China's villages now routinely experiment with a word that has only recently been spoken casually around steaming peasant hot pots - democracy. Partly, the estimated 830,000 village elections in China are an attempt by the central government in Beijing to adjust to land reforms of the 1980s. Partly, they are an attempt to stay a step ahead of the evolving sentiments and pressures brought by 900 million peasants who make up the bulk of China, and who have begun to shoulder a greater share of living costs - higher taxes and food costs, price rises on fertilizers, even new fees for those who want a higher education.
"Chinese have always worried about feelings in the countryside, and today there are more cases of instability," says a rural expert in Beijing. "The party needs to solve the authority problem. If they can keep 60 percent of the farmers happy, that will be positive."
Nor do elections mean the Communist Party is folding its tents in rural China. The popularly elected village council and chief exist in parallel with the local party structure. The village council has no power of the purse, or of police, and no real authority. About 80 percent of the village heads in Jilin, in fact, are also party members. (Party members make up 70 percent of elected village chiefs across China, officials say.)
Yet village councils do have a kind of populist influence, with peasants lobbying hard in the doorways of party officials for the building of roads, settling disputes, and other local management issues.

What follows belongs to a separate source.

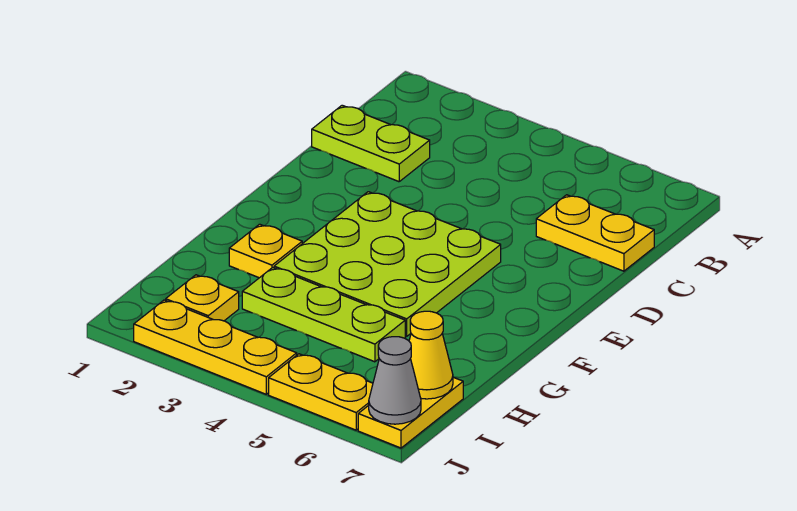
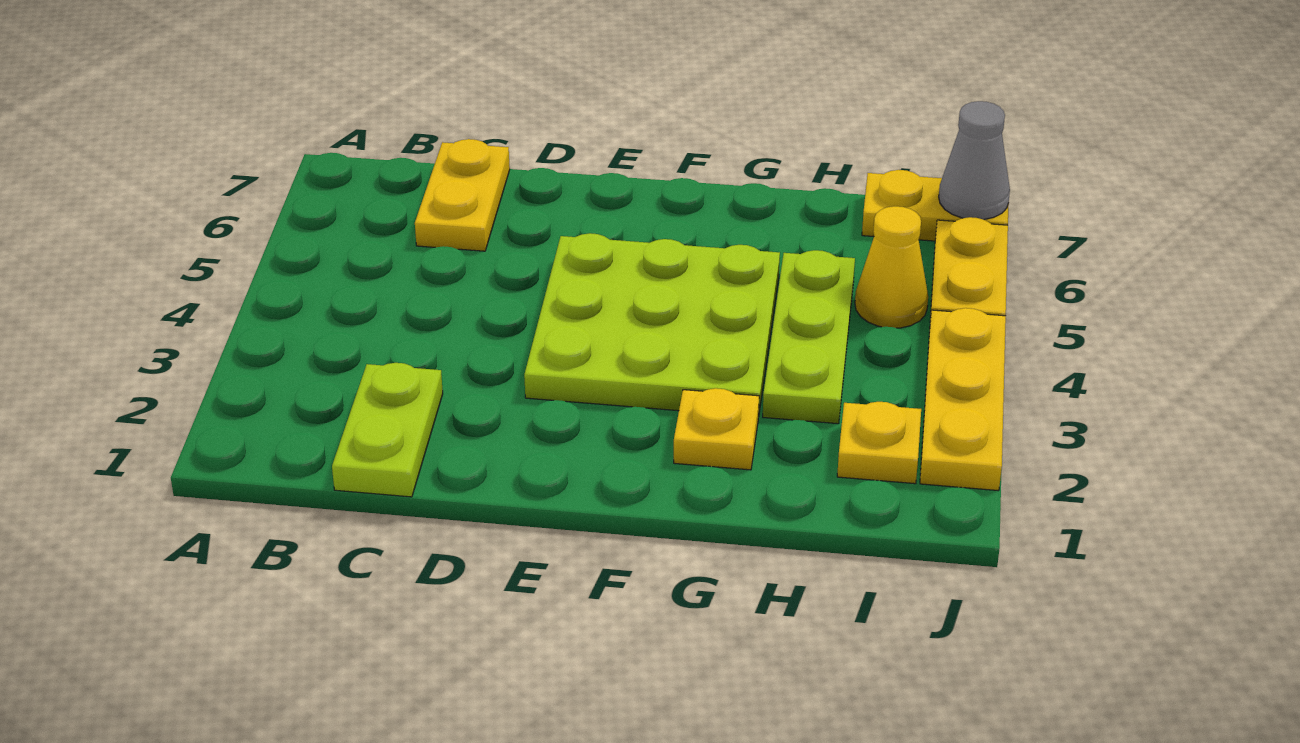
yellow cone I7 level 2 -> yellow cone I5 level 1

The Houshi elections, moreover, represent another step in a decade-long "democratization" of villages. In 1998 the National People's Congress in Beijing passed the Organic Law or "Stage of Further Development" for village elections - allowing for commonly recognized standards, including secret ballots, limited campaigning, and a 20-day nomination process that takes place outside the party. Today, the election process is moving up to larger towns (see related story below).

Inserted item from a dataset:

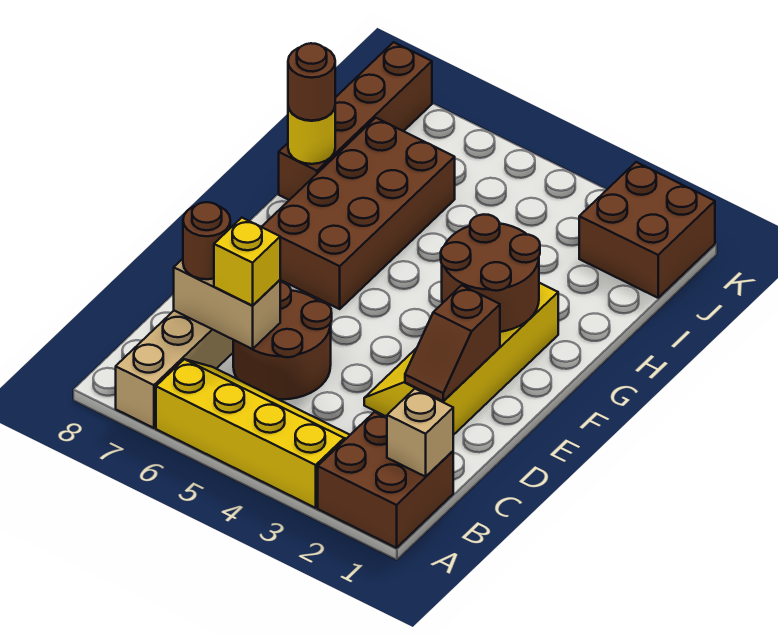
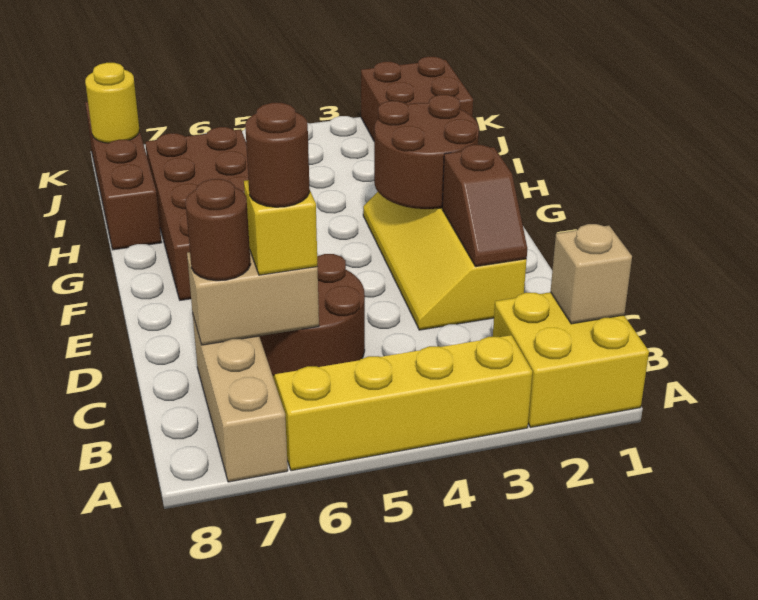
brown brick A1:B2 level 1 -> yellow brick A1:B2 level 1
yellow round brick H8 level 2 -> yellow round brick J8 level 2
brown round brick H8 level 3 -> brown round brick C6 level 4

In Houshi, for example, Gao's main challenger was a former local party chief, Qin Ming Yan. Mr. Qin promised in his campaign speech to work closely with the village council, even if he lost the election. Qin, a majority ethnic Han Chinese, faced Gao, a minority Manchu - and felt he would win. Yet by 3 p.m., as votes were tallied amid humorous skits and loudspeakers blasting patriotic music, it was clear Qin would lose by a 60-plus vote landslide - and he began to mutter ever more loudly to those who would listen.